How to complete this task. According to the text about the 2004 film Run, who produced the film?

Text.
※ ※ ※

Run is a 2004 Indian Hindi language action film. It stars Abhishek Bachchan and Bhumika Chawla. It is directed by Jeeva and was a remake of a 2002 Tamil film of the same name, starring Madhavan and Meera Jasmine. The film was produced by Boney Kapoor and Sridevi. The film received mixed reviews and was a failure at the box office. The director of the film worked as the cinematographer for the original.

Plot 
Siddharth alias "Sidhu" (Abhishek Bachchan) comes to New Delhi for his further studies and stays with his sister Esha (Ayesha Jhulka) from Allahabad. His spoiled friend Ganesh (Vijay Raaz) trails behind him and arrives later. Sidhu, through perceived destiny and chance, bumps into Janhvi (Bhumika Chawla). Sidhu falls in love with Janhvi, who belongs to a conservative Haryanvi family. Janhvi's elder brother, Ganpat (Mahesh Manjrekar), is a head of the family who is very protective of his family, mainly his sister, after the loss of their parents.

Initially, Janhvi brushes off Sidhu's constant attempts to be with her in order to keep him safe from Ganpat. An encounter with the thugs and Sidhu leads Janhvi to encourage Sidhu to run, but he instead rises to the challenge and fights off all the thugs. While Ganpat goes to threaten Esha and her husband, Sidhu threatens him back viciously as he was one step ahead of him and planned to retaliate (though falsely) by killing Ganpat's family, excluding Janhvi.

※ ※ ※

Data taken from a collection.
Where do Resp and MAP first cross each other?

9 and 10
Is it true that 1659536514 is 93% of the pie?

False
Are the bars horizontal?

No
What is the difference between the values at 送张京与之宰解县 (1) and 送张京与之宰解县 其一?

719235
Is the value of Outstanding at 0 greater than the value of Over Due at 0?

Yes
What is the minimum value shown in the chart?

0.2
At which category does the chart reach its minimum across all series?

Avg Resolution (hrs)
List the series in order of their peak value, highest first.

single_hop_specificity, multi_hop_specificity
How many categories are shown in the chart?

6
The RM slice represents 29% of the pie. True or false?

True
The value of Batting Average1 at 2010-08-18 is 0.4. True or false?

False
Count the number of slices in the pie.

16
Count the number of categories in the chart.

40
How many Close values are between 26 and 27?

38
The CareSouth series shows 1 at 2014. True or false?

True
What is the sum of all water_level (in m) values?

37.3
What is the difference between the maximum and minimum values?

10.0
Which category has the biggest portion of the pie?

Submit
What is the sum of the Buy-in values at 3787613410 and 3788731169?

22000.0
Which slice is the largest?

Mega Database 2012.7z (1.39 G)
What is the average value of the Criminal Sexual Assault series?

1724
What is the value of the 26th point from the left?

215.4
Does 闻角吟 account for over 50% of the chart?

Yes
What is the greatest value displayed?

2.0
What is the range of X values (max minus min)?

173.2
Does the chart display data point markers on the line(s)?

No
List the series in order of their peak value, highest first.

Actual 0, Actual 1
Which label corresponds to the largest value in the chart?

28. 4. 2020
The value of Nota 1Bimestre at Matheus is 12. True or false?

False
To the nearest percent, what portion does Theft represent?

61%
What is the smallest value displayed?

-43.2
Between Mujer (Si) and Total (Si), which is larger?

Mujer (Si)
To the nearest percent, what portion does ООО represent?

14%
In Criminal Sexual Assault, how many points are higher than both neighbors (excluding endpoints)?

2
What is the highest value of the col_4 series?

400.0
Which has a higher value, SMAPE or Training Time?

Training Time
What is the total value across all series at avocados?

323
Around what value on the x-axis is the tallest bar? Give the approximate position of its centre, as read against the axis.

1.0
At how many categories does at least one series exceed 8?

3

※ ※ ※

Result. Boney Kapoor and Sridevi.